Earlier this month, each of the Investment Industry Regulatory Organization of Canada (IIROC) and its U.S. counterpart the Financial Industry Regulatory Authority (FINRA) disclosed their compliance and examination priorities for the firms they supervise. Although these reports are of most relevance to firms directly supervised by these regulators, these supervisory trends may also be of interest to other Canadian registrants as well.
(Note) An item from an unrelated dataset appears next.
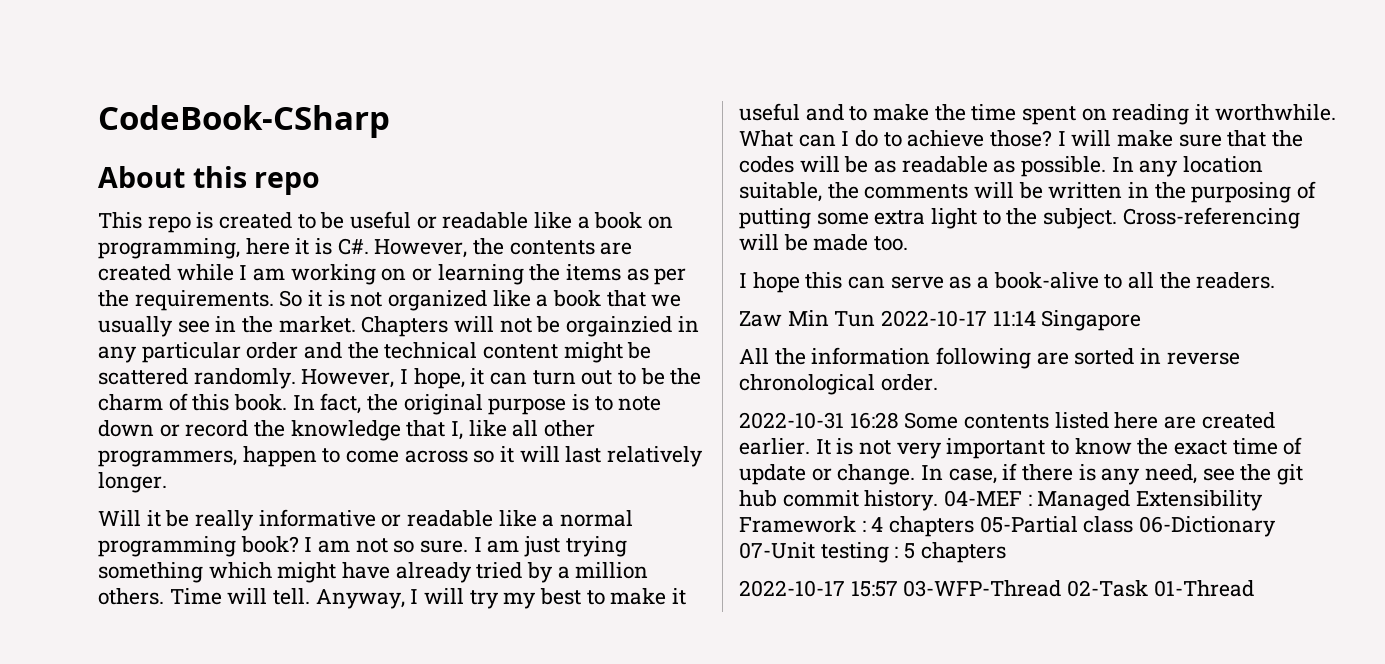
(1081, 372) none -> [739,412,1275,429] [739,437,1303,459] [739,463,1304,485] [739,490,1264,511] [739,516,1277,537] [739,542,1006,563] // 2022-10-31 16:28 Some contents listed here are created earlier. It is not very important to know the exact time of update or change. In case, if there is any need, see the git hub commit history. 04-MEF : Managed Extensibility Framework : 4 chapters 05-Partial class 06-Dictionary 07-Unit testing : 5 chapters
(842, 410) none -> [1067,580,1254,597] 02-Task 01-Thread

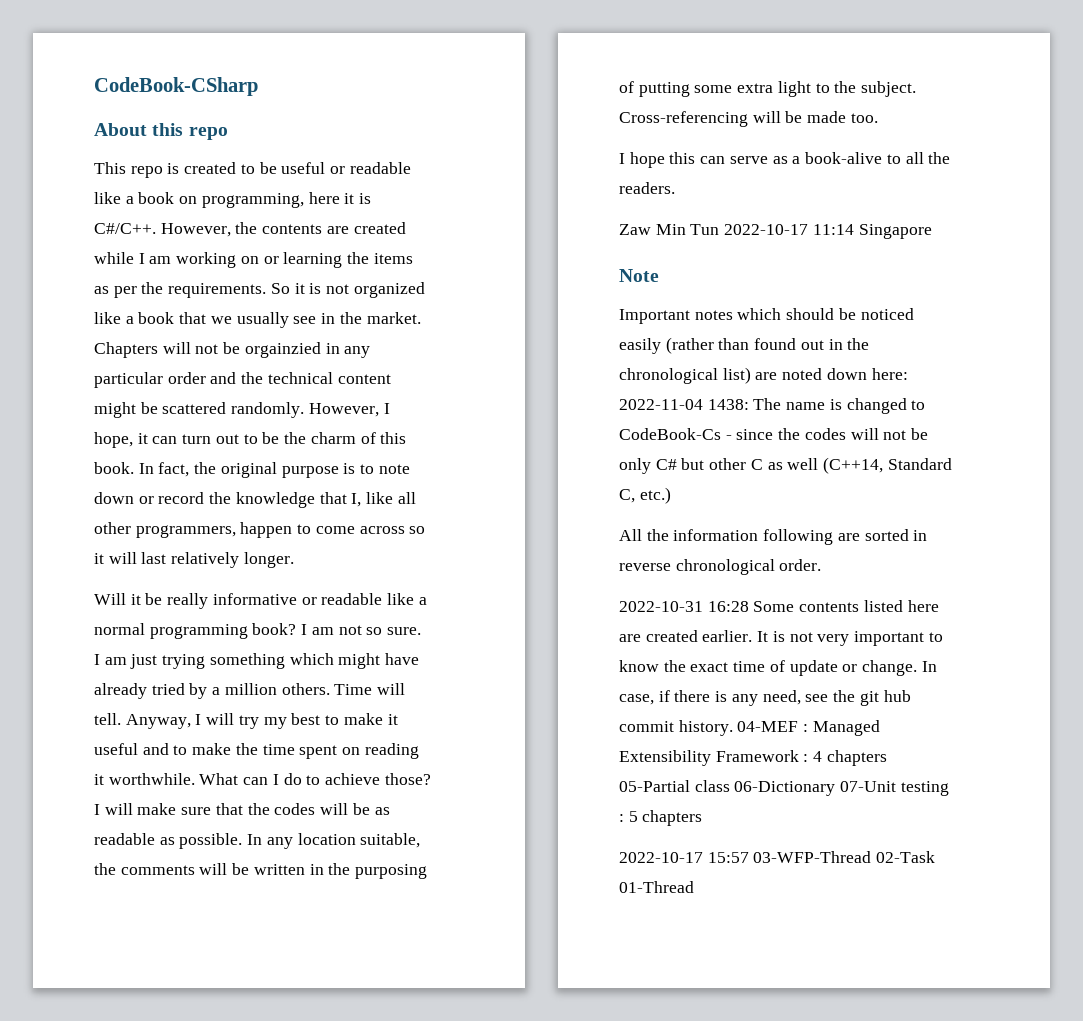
[337,238,369,255] C#. -> [94,223,156,234] C#/C++.
(1142, 320) none -> [619,269,659,282] [619,308,914,324] [619,337,870,354] [619,367,908,384] [619,398,926,414] [619,428,929,440] [619,457,952,474] [619,487,671,504] // Note // Important notes which should be noticed easily (rather than found out in the chronological list) are noted down here: 2022-11-04 1438: The name is changed to CodeBook-Cs - since the codes will not be only C# but other C as well (C++14, Standard C, etc.)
IIROC’s Compliance Priorities Report indicates an emphasis on areas such as: pro-active management of cyber-related risks (which may involve table-top simulations of cyber-incident scenarios as well as self-assessment exercises); reviews of dealers’ accounting systems for compliance with CRM2 reporting requirements; service arrangements between portfolio managers and dealers; trading compliance (including best execution, fair pricing, electronic trading controls, and supervision of over-the-counter debt trading); dealer compensation-related conflicts of interest; automated/online advice service offerings; CRM2 (especially KYC information regarding clients’ investment time horizons and pre-trade disclosure of charges); and registration filings (including concerns about notices of termination, filings relating to outside business activities, and late or incomplete disclosures with respect to regulatory, civil, criminal and financial disclosure items). 

FINRA’s 2018 Annual Regulatory and Examinations Priority Letter indicates an emphasis on areas such as: microcap fraud schemes including schemes that target senior investors; registered representatives who raise funds from investors they serve away from their firms; business continuity planning; customer protection and verification of assets and liabilities; technology governance; cybersecurity; anti-money laundering programs; liquidity planning; procedures for monitoring rates charged to customers for short sales; controls to meet suitability obligations; initial coin offerings and cryptocurrencies; firms’ disclosure and supervisory practices related to margin loans; market manipulation; best execution where firms provide price improvement when routing customer orders for execution or executing internalized customer orders; fixed income data integrity; front running in correlated options products; and market access.